Maria Pia Romano è nata a Benevento nel 1976, è iscritta all’Albo dei giornalisti dal 2000. Collabora con testate regionali e nazionali e si occupa di comunicazione pubblica e comunicazione scientifica, uffici stampa e organizzazione di eventi.

Ha all’attivo quattro raccolte di poesie, “Linfa” (LiberArs, 1998), “L’estraneo” (Manni, 2005), “Il funambolo sull’erba blu”, (Besa 2008) e “La settima stella” (Besa 2008) e i romanzi “Onde di Follia” (Besa 2006), “L’anello inutile” (Besa 2011-2012-215), che ha ottenuto le Tre penne di Billy il Vizio di leggere, Rai 1, e finalista Premio Nabokov; “La cura dell’attesa” (Lupo 2013), vincitore Premio Libriamola 2013, Premio Carver, Premio Il Tombolo Città di Cantù e Premio Città di Mesagne, finalista Premio Essere Donna Oggi 2016; e “Dimmi a che serve restare” (Il Grillo editore 2015).

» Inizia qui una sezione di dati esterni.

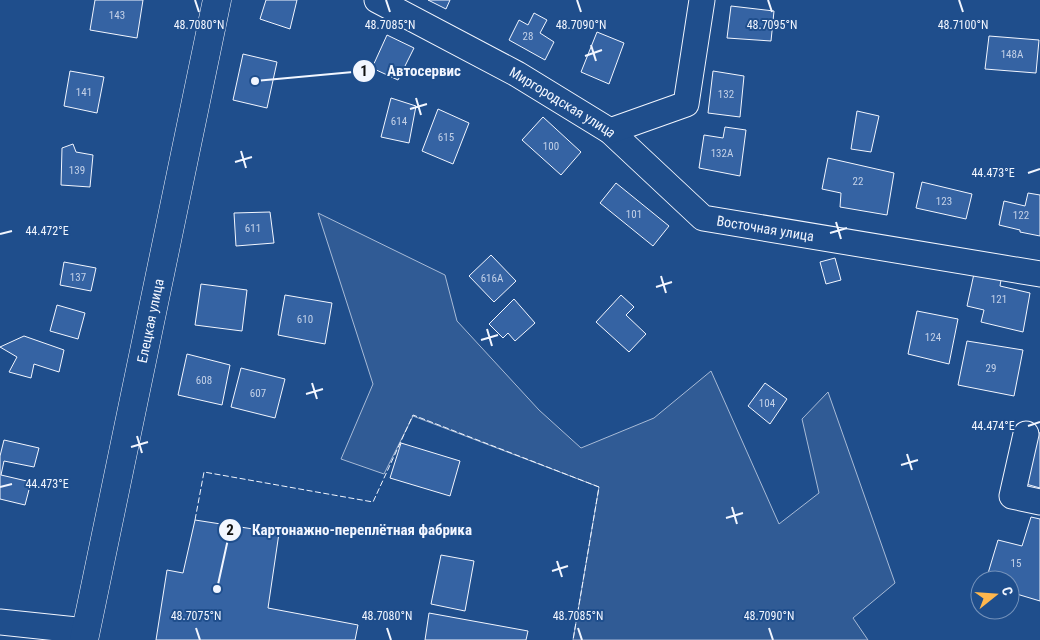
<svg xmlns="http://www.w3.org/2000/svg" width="1040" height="640" font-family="'Roboto Condensed',sans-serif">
<rect width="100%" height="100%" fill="#1f4e8c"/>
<!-- built -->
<polygon fill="#305b95" stroke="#a8bbd7" points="318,213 445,275 457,321 539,410 581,448 654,418 711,371 779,524 819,493 802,419 828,392 895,583 853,618 868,640 573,640 599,487 413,416 384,474 341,459 373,384"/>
<!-- building -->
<g fill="#3563a3" stroke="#f2f6ff">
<polygon points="95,0 143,0 137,38 90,30"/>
<polygon points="266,0 297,0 290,29 260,19"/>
<polygon points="428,0 450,0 446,9"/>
<polygon points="731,6 774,11 771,41 727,38"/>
<polygon points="534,13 547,20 540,33 554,42 545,60 509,40 519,20 528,25"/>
<polygon points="597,32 624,43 609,84 581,72"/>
<polygon points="387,35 414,48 398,80 372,68"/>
<polygon points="989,36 1039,40 1036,73 985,69"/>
<polygon points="243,54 277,62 267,108 233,100"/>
<polygon points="70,71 104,77 97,113 64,106"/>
<polygon points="713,71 744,76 740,117 708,113"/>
<polygon points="391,98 416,106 409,143 381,137"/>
<polygon points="438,109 469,123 453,164 422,151"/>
<polygon points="857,111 879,116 871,152 851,149"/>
<polygon points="543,117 581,152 561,175 522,140"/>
<polygon points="725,127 746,130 740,176 699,168 704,135 723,138"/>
<polygon points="73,144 76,152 93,155 90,187 61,185 62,148"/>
<polygon points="828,158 894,173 887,215 840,207 841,193 822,189"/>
<polygon points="922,182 972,194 966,219 916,208"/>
<polygon points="616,183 669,226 653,246 600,203"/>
<polygon points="1028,193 1040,195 1040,236 1020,232 1020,230 999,225 1004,201 1025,206"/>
<polygon points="270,212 274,243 236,246 234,213"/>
<polygon points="491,255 516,281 494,302 469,276"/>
<polygon points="835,258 841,280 826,284 820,262"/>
<polygon points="64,262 96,268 91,291 60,285"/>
<polygon points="975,269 1002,274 1000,286 1030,293 1023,332 981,322 984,310 967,306"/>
<polygon points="201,284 247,290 242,331 195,325"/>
<polygon points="285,295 332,303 325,344 278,335"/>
<polygon points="621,295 634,307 626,315 646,334 629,352 596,322"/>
<polygon points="514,299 535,323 515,341 508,333 503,338 489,324"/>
<polygon points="57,305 85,313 78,339 50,331"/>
<polygon points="917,311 958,319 949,364 908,354"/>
<polygon points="24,336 64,350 59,372 34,364 31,378 9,372 17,357 0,347"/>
<polygon points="967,341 1023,350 1014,396 958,385"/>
<polygon points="187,354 230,365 222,405 178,395"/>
<polygon points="241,368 285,379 275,418 231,407"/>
<polygon points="765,383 787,399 770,424 748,406"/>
<polygon points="1037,432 1040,433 1040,488 1026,484"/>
<polygon points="4,440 39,448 34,467 4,461 1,475 31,482 25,505 0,499 0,456"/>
<polygon points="401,443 460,461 450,496 390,478"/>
<polygon points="1031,517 1040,519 1040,601 1010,592 1010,580 986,580 998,540 1022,546"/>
<polygon points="195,520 279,533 268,608 358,625 355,640 156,640 167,570 183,573"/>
<polygon points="441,555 474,561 465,611 431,604"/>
<polygon points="429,613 528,631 526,640 425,640"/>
</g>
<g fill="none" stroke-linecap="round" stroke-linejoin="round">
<!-- minor casing -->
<g stroke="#f2f6ff" stroke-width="27">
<g id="minor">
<path id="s1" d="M377,0l140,74 93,57 93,87 337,56"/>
<polyline points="610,131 686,104 702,0"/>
<polyline points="1026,434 1012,496 1040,502"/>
<polyline points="0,622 86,631"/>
</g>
</g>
<!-- major casing -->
<g stroke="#f2f6ff" stroke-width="29">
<g id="major">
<path id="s2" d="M84,640l133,-640"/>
</g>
</g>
<!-- minor -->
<use href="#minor" stroke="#1f4e8c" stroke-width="25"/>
<!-- major -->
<use href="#major" stroke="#1f4e8c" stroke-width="28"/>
<!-- fence -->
<polyline stroke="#f2f6ff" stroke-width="1" stroke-dasharray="6 2.5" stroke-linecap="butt" points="195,520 204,472 373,502 413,415 599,487 573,640"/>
</g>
<!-- ticks -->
<path fill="none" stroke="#f2f6ff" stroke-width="2" d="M195,0l4,12M386,0l4,12M577,0l4,12M768,0l4,12M959,0l4,12M591,45l5,16M585,56l17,-6M416,98l5,17M410,109l17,-5M241,151l5,17M235,162l17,-5M1028,173l12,-4M836,222l5,17M830,233l17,-5M0,234l12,-3M661,276l5,17M656,287l16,-5M487,329l5,17M481,340l17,-5M312,383l5,16M306,394l17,-5M1028,426l12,-4M137,436l5,17M131,447l17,-5M907,454l5,16M901,465l17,-5M0,487l12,-3M732,507l5,17M726,518l17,-5M557,561l5,16M552,571l16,-5M196,628l4,12M387,628l4,12M578,628l4,12M769,628l4,12"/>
<g text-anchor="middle" stroke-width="4" stroke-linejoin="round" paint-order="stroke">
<!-- number labels -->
<g font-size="11" fill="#c3d1e8">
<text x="117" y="19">143</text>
<text x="528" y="40">28</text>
<text x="1012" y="58">148А</text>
<text x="84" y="96">141</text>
<text x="726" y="98">132</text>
<text x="399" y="125">614</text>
<text x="446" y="141">615</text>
<text x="551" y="150">100</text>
<text x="722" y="157">132А</text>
<text x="77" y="174">139</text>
<text x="858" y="185">22</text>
<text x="944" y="205">123</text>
<text x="634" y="218">101</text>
<text x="1021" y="219">122</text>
<text x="253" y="232">611</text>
<text x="78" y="281">137</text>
<text x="492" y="282">616А</text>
<text x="999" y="303">121</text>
<text x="305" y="323">610</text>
<text x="933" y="341">124</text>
<text x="991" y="372">29</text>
<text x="204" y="384">608</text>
<text x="258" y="397">607</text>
<text x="767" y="407">104</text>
<text x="1016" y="567">15</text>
</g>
<!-- street labels -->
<g font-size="14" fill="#f2f6ff" stroke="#1f4e8c">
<text dy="5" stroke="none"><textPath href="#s1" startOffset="212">Миргородская улица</textPath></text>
<text dy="5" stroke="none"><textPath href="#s1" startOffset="458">Восточная улица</textPath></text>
<text dy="5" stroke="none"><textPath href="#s2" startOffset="326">Елецкая улица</textPath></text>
</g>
</g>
<g font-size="12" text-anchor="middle" fill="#f2f6ff" stroke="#1f4e8c" stroke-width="4" stroke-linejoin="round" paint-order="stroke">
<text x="199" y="29">48.7080°N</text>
<text x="390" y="29">48.7085°N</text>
<text x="581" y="29">48.7090°N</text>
<text x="772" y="29">48.7095°N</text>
<text x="963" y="29">48.7100°N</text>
<text x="993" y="177">44.473°E</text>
<text x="47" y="235">44.472°E</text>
<text x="993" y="430">44.474°E</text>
<text x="47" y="488">44.473°E</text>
<text x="196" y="620">48.7075°N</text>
<text x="387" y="620">48.7080°N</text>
<text x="578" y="620">48.7085°N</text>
<text x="769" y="620">48.7090°N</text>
</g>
<!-- callouts -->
<path fill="none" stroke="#f2f6ff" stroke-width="2" d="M255 81L364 71M217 589L230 530"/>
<g fill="#f2f6ff" stroke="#1f4e8c" stroke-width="2">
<circle cx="255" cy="81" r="5"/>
<circle cx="217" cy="589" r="5"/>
<circle cx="364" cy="71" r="12"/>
<circle cx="230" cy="530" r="12"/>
</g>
<g font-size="15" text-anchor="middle" font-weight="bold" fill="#111">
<text x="364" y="76">1</text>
<text x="230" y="535">2</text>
</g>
<g font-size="15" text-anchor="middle" font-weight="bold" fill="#f2f6ff" stroke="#1f4e8c" stroke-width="4" stroke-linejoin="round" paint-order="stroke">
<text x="424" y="76">Автосервис</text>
<text x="362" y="535">Картонажно-переплётная фабрика</text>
</g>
<!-- north arrow -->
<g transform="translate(995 595) rotate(73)"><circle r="24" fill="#1f4e8c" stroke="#7391ba"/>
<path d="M0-4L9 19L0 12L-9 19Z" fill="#ffb74d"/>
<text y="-8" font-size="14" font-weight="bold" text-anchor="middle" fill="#f2f6ff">С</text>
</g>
</svg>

Ha ricevuto riconoscimenti in campo nazionale e internazionale per i suoi lavori. Le sue poesie sono inserite nel Museo della Poesia di Perla Cacciaguerra a Cesa. È stata tradotta da Amina Di Munno e Cassio Junqueira per il festival della letteratura italiana in Brasile del 2011.